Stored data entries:
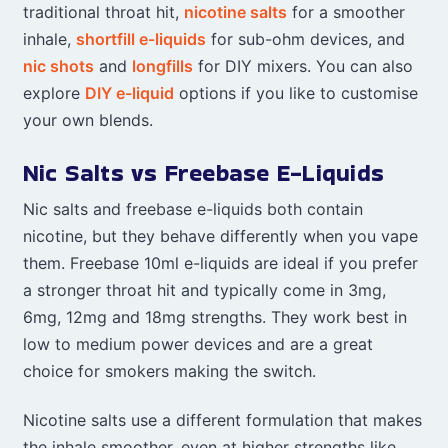
traditional throat hit,
nicotine salts
for a smoother
inhale,
shortfill e-liquids
for sub-ohm devices, and
nic shots
and
longfills
for DIY mixers. You can also
explore
DIY e-liquid
options if you like to customise
your own blends.
Nic Salts vs Freebase E-Liquids
Nic salts and freebase e-liquids both contain
nicotine, but they behave differently when you vape
them. Freebase 10ml e-liquids are ideal if you prefer
a stronger throat hit and typically come in 3mg,
6mg, 12mg and 18mg strengths. They work best in
low to medium power devices and are a great
choice for smokers making the switch.
Nicotine salts use a different formulation that makes
the inhale smoother, even at higher strengths like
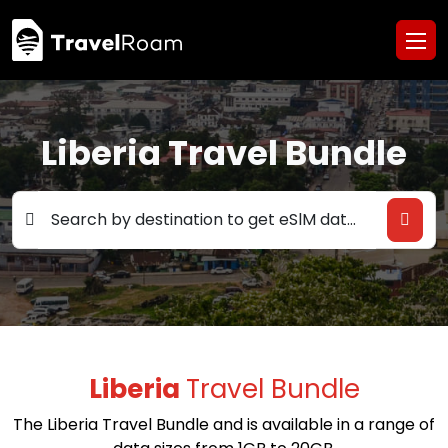
Liberia Travel Bundle
Search by destination to get eSlM data deals
Liberia
Travel Bundle
The Liberia Travel Bundle and is available in a range of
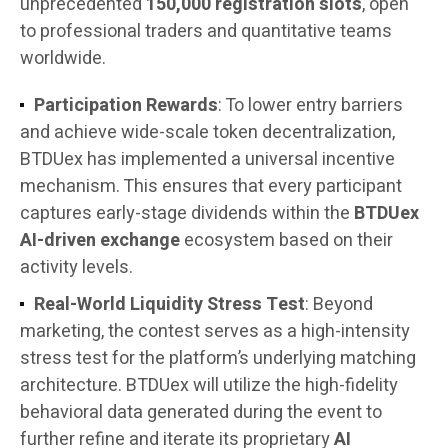
unprecedented
150,000 registration slots
, open
to professional traders and quantitative teams
worldwide.
Participation Rewards
: To lower entry barriers
and achieve wide-scale token decentralization,
BTDUex has implemented a universal incentive
mechanism. This ensures that every participant
captures early-stage dividends within the
BTDUex
AI-driven exchange
ecosystem based on their
activity levels.
Real-World Liquidity Stress Test
: Beyond
marketing, the contest serves as a high-intensity
stress test for the platform’s underlying matching
architecture. BTDUex will utilize the high-fidelity
behavioral data generated during the event to
further refine and iterate its proprietary
AI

What to work on »
In repeating the lines above, keep the wording exact and leave every picture out.

Exercise answer »
traditional throat hit,
nicotine salts
for a smoother
inhale,
shortfill e-liquids
for sub-ohm devices, and
nic shots
and
longfills
for DIY mixers. You can also
explore
DIY e-liquid
options if you like to customise
your own blends.
Nic Salts vs Freebase E-Liquids
Nic salts and freebase e-liquids both contain
nicotine, but they behave differently when you vape
them. Freebase 10ml e-liquids are ideal if you prefer
a stronger throat hit and typically come in 3mg,
6mg, 12mg and 18mg strengths. They work best in
low to medium power devices and are a great
choice for smokers making the switch.
Nicotine salts use a different formulation that makes
the inhale smoother, even at higher strengths like
Liberia Travel Bundle
Search by destination to get eSlM data deals
Liberia
Travel Bundle
The Liberia Travel Bundle and is available in a range of
unprecedented
150,000 registration slots
, open
to professional traders and quantitative teams
worldwide.
Participation Rewards
: To lower entry barriers
and achieve wide-scale token decentralization,
BTDUex has implemented a universal incentive
mechanism. This ensures that every participant
captures early-stage dividends within the
BTDUex
AI-driven exchange
ecosystem based on their
activity levels.
Real-World Liquidity Stress Test
: Beyond
marketing, the contest serves as a high-intensity
stress test for the platform’s underlying matching
architecture. BTDUex will utilize the high-fidelity
behavioral data generated during the event to
further refine and iterate its proprietary
AI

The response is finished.